Je viendrais, puisqu’il n’y aurait pas moyen de faire autrement ; mais je te parie que l’individu serait écrabouillé avant d’entrer dans son palais.
– Il n’y a pas moyen de raisonner avec toi, Huck ; tu as la tête trop dure.
Je pensai à tout cela pendant deux ou trois jours ; puis je me décidai à en avoir le cœur net. Après m’être procuré une vieille lampe d’étain et un anneau de fer, je les frottai jusqu’à me casser presque les bras. Mon idée était de bâtir un beau palais que j’aurais donné à la veuve, à la condition qu’elle renoncerait à me civiliser. Cela ne me servit à rien. Aucun génie ne se montra. Je restai persuadé que Tom croyait aux Arabes et aux éléphants, mais que sa caravane était bien une école du dimanche.
À la suite de cette mémorable aventure, la plupart des voleurs de grand chemin, honteux d’avoir été dispersés par une vieille dame armée d’un simple parapluie, donnèrent leur démission, et, en dépit des remontrances du capitaine, je suivis leur exemple.
III
Le père de Huck.
Deux ou trois mois s’écoulèrent. Dès la rentrée des classes, on m’avait envoyé à l’école et peu à peu je m’y étais habitué. Par degrés aussi, je m’accoutumais aux façons de la veuve. L’hiver, d’ailleurs, il me paraissait moins dur de vivre dans une maison et de coucher dans un lit.
Un matin – j’ai de bonnes raisons pour me rappeler ce matin-là – je fus encore assez malencontreux pour répandre sur la nappe tout le contenu de la salière. Je me dépêchai d’avancer la main afin de lancer une pincée de sel par-dessus mon épaule gauche. Miss Watson ne m’en laissa pas le temps ; elle ramassa le tout avec son couteau et me traita de maladroit. Lorsque je sortis après déjeuner, je me sentais donc fort inquiet, car je me demandais ce qui allait m’arriver de fâcheux.

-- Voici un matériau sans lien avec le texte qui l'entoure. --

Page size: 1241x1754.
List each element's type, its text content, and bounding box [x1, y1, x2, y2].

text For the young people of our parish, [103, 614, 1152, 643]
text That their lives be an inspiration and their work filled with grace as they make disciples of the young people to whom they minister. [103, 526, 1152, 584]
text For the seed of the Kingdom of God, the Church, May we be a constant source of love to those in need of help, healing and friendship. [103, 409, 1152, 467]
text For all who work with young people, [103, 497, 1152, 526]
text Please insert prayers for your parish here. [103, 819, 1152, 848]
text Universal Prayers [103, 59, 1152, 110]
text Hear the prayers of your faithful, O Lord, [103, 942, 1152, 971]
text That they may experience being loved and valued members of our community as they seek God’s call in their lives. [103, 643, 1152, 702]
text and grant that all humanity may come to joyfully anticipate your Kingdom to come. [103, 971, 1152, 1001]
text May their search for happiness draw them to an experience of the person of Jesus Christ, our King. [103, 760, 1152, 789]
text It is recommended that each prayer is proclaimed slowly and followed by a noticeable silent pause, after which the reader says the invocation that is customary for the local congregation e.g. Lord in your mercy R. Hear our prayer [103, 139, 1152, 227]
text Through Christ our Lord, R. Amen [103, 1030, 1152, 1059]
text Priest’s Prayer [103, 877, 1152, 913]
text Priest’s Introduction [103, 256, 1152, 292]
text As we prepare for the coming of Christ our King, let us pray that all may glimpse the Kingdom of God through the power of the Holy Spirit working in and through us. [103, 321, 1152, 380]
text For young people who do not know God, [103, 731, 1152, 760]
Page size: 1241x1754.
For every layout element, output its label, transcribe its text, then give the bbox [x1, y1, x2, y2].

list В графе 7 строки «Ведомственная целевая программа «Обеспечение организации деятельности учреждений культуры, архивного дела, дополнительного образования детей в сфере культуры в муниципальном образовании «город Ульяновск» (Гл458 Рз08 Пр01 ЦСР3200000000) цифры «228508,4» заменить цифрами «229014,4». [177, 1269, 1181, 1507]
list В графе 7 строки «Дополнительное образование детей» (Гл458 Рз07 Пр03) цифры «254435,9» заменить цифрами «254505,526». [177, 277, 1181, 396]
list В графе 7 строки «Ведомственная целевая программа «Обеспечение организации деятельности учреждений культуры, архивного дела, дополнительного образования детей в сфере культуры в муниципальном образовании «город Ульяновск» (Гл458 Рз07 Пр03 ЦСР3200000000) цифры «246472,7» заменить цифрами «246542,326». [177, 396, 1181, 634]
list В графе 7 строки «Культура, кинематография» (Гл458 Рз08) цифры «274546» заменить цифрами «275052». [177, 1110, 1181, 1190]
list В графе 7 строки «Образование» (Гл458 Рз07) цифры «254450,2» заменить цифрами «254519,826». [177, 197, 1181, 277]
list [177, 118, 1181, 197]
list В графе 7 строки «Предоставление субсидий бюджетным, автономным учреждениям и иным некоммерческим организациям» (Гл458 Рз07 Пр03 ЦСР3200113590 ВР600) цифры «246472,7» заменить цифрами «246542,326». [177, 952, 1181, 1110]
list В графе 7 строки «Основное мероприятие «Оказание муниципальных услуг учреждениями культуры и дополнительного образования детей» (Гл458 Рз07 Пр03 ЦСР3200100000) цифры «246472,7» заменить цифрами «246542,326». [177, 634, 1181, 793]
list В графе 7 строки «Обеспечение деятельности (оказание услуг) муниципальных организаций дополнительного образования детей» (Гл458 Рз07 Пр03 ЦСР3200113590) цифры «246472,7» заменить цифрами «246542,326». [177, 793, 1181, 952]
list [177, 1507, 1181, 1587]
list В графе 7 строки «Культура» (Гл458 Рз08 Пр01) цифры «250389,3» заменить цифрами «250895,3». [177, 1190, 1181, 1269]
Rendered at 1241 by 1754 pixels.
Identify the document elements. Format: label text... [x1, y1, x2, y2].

Je descendis jusqu’au bout du jardin, qui s’étendait derrière la maison, et je sortis par la petite porte de service. Une légère couche de neige, tombée le matin même, couvrait le sol et je vis des traces de pas. Quelqu’un était monté par un sentier aboutissant à une carrière abandonnée. On s’était arrêté devant la porte, puis on avait longé la clôture. Pourquoi donc n’était-on pas entré ? Tom ne prenait jamais ce chemin-là, sans quoi je me serais figuré qu’il était venu en cachette me rappeler que, depuis longtemps, nous n’avions pas fait l’école buissonnière. Mais non ; son pied n’aurait pas laissé des empreintes aussi longues. Au lieu de suivre la piste, je me baissai pour l’examiner. La neige reproduisait très nettement la marque d’une croix tracée sous le talon gauche du promeneur à l’aide de gros clous. Cela me suffit. Je savais fort bien qui dessinait ainsi une croix sur sa chaussure.
En un clin d’œil, je me redressai et je descendis la colline au pas de course. Je ne m’arrêtai qu’en arrivant chez M. Thatcher, qui se tenait dans son bureau, où l’on me fit entrer.
– Tu viens à propos, Huck, me dit-il en riant. Te voilà tout essoufflé. Est-ce que tu as couru si vite parce que j’ai de l’argent à te remettre ?
– Comment ! de l’argent à me remettre ?
– Oui. J’ai touché hier le premier semestre de tes intérêts, plus de cent cinquante dollars. Seulement, il est convenu avec la veuve que nous placerons ces fonds avec le reste.
– Oui, oui, j’ai bien assez de ce qu’elle me donne. Gardez-les, et les six mille dollars aussi, comme s’ils étaient à vous.
M. Thatcher parut surpris.
– Hum ! dit-il ; il y a une anguille sous roche. Voyons, mon garçon, explique-toi.
– Ne me demandez pas d’explication, s’il vous plaît.